IT’S the Advent Season again, the proximate preparation for the birth of Christ on Christmas Day. It also starts another liturgical year when we are made to go through the different stages of the life of Christ and of the whole economy of salvation that is designed by God.

With this Advent Season, we are somehow reminded of the need for vigilance and focus that is based on the real and ultimate purpose of our life here on earth. Of course, we are reminded also to be clear about the over-all picture of our life here with the view of avoiding getting trapped in our temporal affairs while ignoring the spiritual and supernatural goal of our life.

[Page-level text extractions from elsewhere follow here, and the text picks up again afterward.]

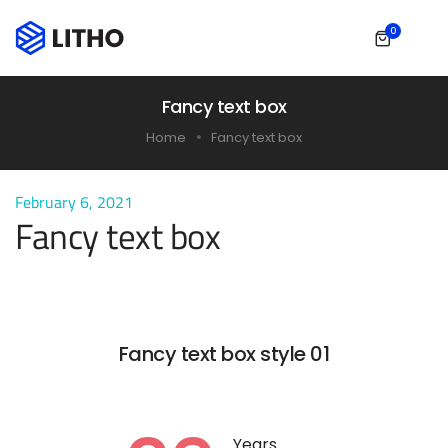
0
Fancy text box
Home
Fancy text box
February 6, 2021
Fancy text box
Fancy text box style 01
Years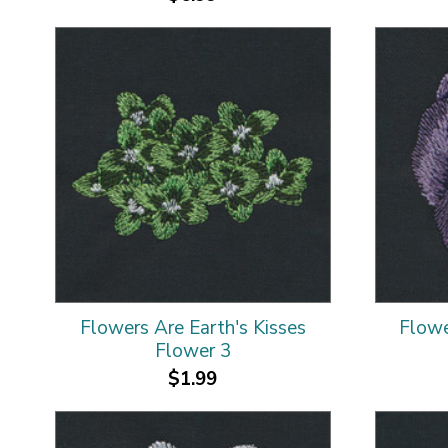
Flowers Are Earth's Kisses
Flowe
Flower 3
$1.99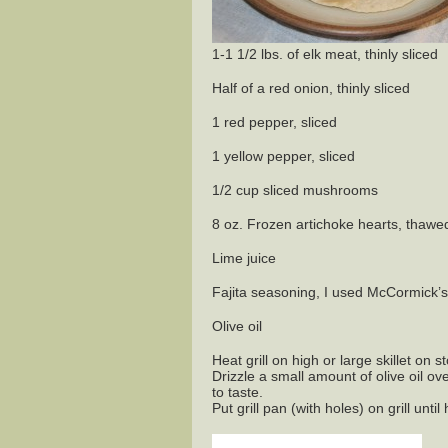
1-1 1/2 lbs. of elk meat, thinly sliced
Half of a red onion, thinly sliced
1 red pepper, sliced
1 yellow pepper, sliced
1/2 cup sliced mushrooms
8 oz. Frozen artichoke hearts, thawe
Lime juice
Fajita seasoning, I used McCormick’
Olive oil
Heat grill on high or large skillet on s
Drizzle a small amount of olive oil ov
to taste.
Put grill pan (with holes) on grill until 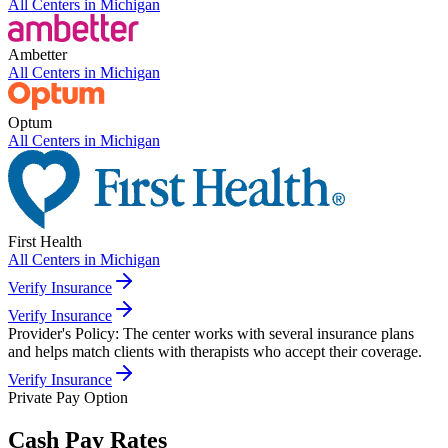
All Centers in
Michigan
Ambetter
All Centers in
Michigan
Optum
All Centers in
Michigan
First Health
All Centers in
Michigan
Verify Insurance
Verify Insurance
Provider's Policy:
The center works with several insurance plans
and helps match clients with therapists who accept their coverage.
Verify Insurance
Private Pay Option
Cash Pay Rates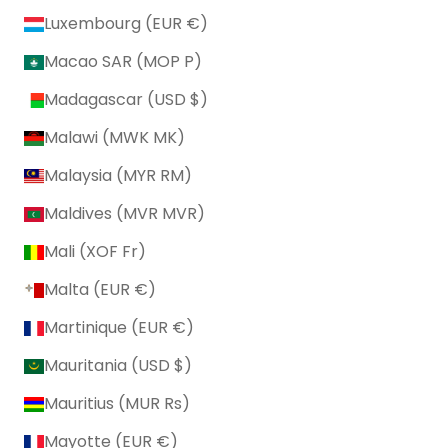
Luxembourg (EUR €)
Macao SAR (MOP P)
Madagascar (USD $)
Malawi (MWK MK)
Malaysia (MYR RM)
Maldives (MVR MVR)
Mali (XOF Fr)
Malta (EUR €)
Martinique (EUR €)
Mauritania (USD $)
Mauritius (MUR ₨)
Mayotte (EUR €)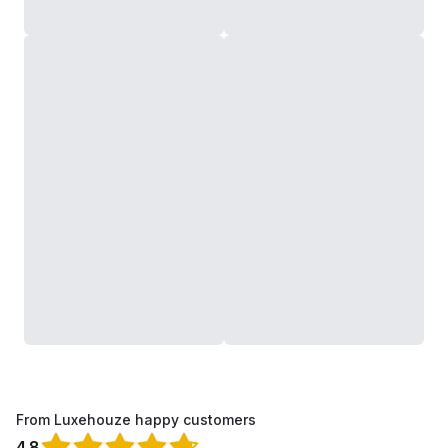
From Luxehouze happy customers
4.8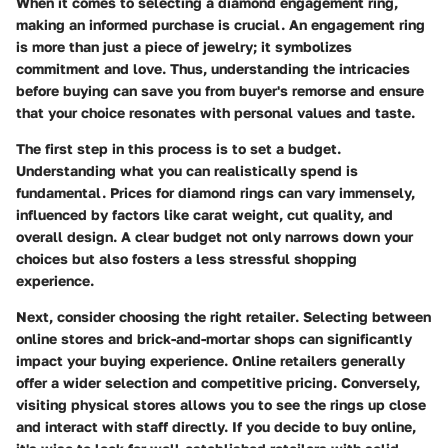
When it comes to selecting a diamond engagement ring,
making an informed purchase
is crucial. An engagement ring
is more than just a piece of jewelry; it symbolizes
commitment and love. Thus, understanding the intricacies
before buying can save you from buyer's remorse and ensure
that your choice resonates with personal values and taste.
The first step in this process is to
set a budget
.
Understanding what you can realistically spend is
fundamental. Prices for diamond rings can vary immensely,
influenced by factors like carat weight, cut quality, and
overall design. A clear budget not only narrows down your
choices but also fosters a less stressful shopping
experience.
Next, consider
choosing the right retailer
. Selecting between
online stores and brick-and-mortar shops can significantly
impact your buying experience. Online retailers generally
offer a wider selection and competitive pricing. Conversely,
visiting physical stores allows you to see the rings up close
and interact with staff directly. If you decide to buy online,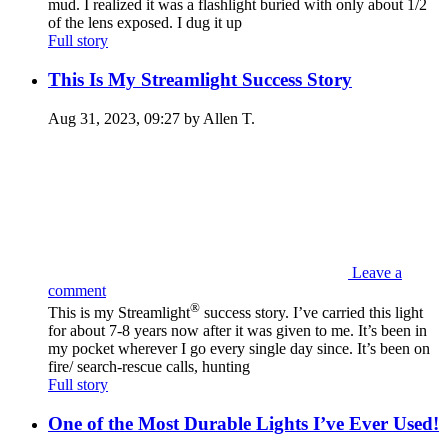
mud. I realized it was a flashlight buried with only about 1/2
of the lens exposed. I dug it up
Full story
This Is My Streamlight Success Story
Aug 31, 2023, 09:27 by Allen T.
Leave a
comment
®
This is my Streamlight
success story. I’ve carried this light
for about 7-8 years now after it was given to me. It’s been in
my pocket wherever I go every single day since. It’s been on
fire/ search-rescue calls, hunting
Full story
One of the Most Durable Lights I’ve Ever Used!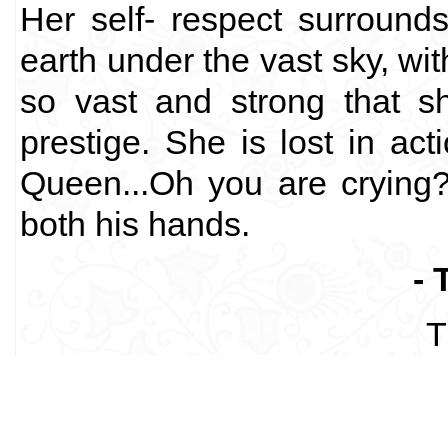
Her self- respect surround
earth under the vast sky, wi
so vast and strong that s
prestige. She is lost in ac
Queen...Oh you are crying?
both his hands.
- 
T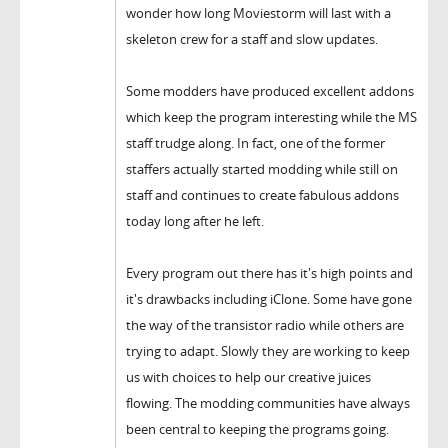
wonder how long Moviestorm will last with a
skeleton crew for a staff and slow updates.
Some modders have produced excellent addons
which keep the program interesting while the MS
staff trudge along. In fact, one of the former
staffers actually started modding while still on
staff and continues to create fabulous addons
today long after he left.
Every program out there has it's high points and
it's drawbacks including iClone. Some have gone
the way of the transistor radio while others are
trying to adapt. Slowly they are working to keep
us with choices to help our creative juices
flowing. The modding communities have always
been central to keeping the programs going.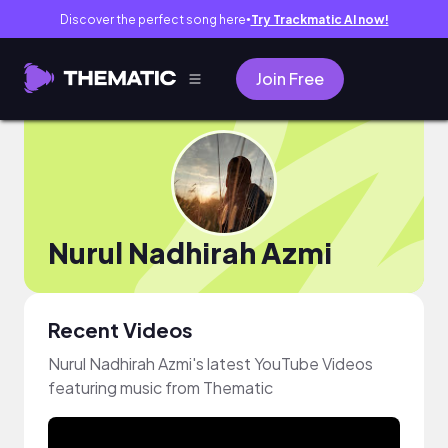
Discover the perfect song here
Try Trackmatic AI now!
●
Join Free
Nurul Nadhirah Azmi
Recent Videos
Nurul Nadhirah Azmi's latest YouTube Videos
featuring music from Thematic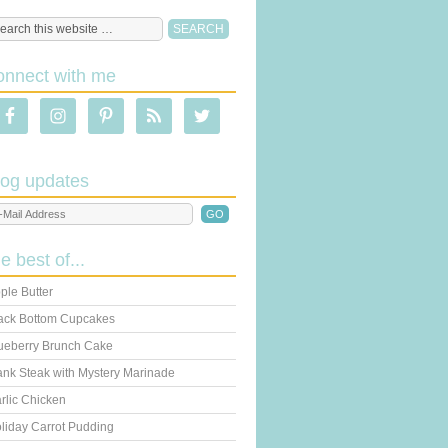
onnect with me
log updates
he best of...
ple Butter
ack Bottom Cupcakes
ueberry Brunch Cake
ank Steak with Mystery Marinade
rlic Chicken
liday Carrot Pudding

Thus, in the gospel of the First Sunday of Advent, Christ told his disciples: “Be watchful! Be alert! You do not know when the time will come.” (Mk 13,33) We should take these words of Christ seriously and sharpen our vigilance skills and proper focus in life, being truly professional in managing our earthly sojourn.

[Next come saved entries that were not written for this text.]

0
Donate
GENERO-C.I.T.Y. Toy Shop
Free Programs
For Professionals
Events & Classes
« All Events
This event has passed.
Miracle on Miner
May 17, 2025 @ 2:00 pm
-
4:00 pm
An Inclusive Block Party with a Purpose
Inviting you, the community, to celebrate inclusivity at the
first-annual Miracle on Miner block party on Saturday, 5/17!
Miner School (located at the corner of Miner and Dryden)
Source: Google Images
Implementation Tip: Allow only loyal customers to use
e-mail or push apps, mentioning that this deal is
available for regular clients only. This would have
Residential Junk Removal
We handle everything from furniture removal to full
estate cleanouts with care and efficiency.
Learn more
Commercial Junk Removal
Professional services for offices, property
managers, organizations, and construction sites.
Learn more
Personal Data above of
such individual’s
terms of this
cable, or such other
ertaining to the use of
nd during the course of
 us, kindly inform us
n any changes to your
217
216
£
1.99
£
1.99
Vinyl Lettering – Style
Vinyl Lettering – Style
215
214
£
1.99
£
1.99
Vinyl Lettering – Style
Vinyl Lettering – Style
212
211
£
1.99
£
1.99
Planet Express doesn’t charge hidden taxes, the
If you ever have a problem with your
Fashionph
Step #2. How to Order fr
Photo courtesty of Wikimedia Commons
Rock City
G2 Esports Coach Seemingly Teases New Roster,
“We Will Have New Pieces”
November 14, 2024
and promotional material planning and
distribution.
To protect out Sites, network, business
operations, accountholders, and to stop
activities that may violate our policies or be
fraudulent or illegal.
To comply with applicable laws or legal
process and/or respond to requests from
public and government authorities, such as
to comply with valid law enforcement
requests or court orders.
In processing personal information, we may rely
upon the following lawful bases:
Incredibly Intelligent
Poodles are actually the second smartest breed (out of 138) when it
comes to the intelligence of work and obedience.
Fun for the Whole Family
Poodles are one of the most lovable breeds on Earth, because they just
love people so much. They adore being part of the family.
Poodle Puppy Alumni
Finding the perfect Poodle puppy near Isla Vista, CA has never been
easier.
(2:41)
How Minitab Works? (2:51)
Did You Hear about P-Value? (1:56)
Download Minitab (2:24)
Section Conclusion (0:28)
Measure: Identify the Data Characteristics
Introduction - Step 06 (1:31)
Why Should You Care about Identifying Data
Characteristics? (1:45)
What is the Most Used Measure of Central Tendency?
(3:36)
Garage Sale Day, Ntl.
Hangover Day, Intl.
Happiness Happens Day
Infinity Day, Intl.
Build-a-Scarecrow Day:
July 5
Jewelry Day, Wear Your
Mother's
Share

This, in fact, is the most serious business we have in this life. We should see to it that everything that we do and can happen to us in this life should be referred to the ultimate purpose of our life.

And given the fact that the world is fast changing, coming up with new challenges and issues, we have to upgrade our vigilance skills. Remember Christ telling his disciples: “Beware that your hearts do not become drowsy from carousing and drunkenness and the anxieties of daily life…Be vigilant at all times.” (Lk 21,34.36)

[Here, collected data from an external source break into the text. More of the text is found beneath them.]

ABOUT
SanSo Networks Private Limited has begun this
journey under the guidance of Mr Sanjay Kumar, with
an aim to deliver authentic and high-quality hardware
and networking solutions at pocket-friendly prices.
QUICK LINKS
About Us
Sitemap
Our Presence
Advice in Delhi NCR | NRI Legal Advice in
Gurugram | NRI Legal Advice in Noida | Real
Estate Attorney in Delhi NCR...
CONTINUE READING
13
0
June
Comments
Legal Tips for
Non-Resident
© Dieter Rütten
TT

Times are constantly changing. Although we are told that nothing is new under the sun, still we cannot deny that there will always be new developments that will require us to upgrade our skills in handling them, knowing how to take advantage of the benefits they give and to avoid the dangers they also pose.

Truth is the many developments today, while giving us a lot of advantages and conveniences, can also easily lead us to bad things. They can foster complacency, self-indulgence, vanity, pride, greed, envy, discord, etc. They can turn us into materialistic monsters, totally insensitive to the spiritual and supernatural realities of our life and to God himself.

We should never underestimate the tricks and snares of the devil, the false allurements of the world, and the dynamic of our weakened and wounded flesh. These enemies of our soul will constantly make new guises to mislead and tempt us. To upgrade our vigilance skills is not a matter of paranoia. It is to be realistic. It is to be effectively prudent.

We should not be naïve to think that with our current skills at spiritual and moral vigilance, we are already okay. We have to sharpen our sense of purpose in life, seeing to it that its general goal is being consistently lived and reinforced in the many subsidiary purposes we have during the year, month, week, day, and even hour.

With how things are now, we cannot simply rely on a generic sense of purpose. We have to learn how to be vigilant in all circumstances and situations in life, especially when we are tired, troubled, or when we are thrilled and excited.

This should be done without getting nervous or unduly tense. Yes, there should be alertness always, as is proper to any watchful person, but it should be an alertness that is compatible with naturalness, one that goes together with peace and joy, knowing that in the end, God is always in control of everything.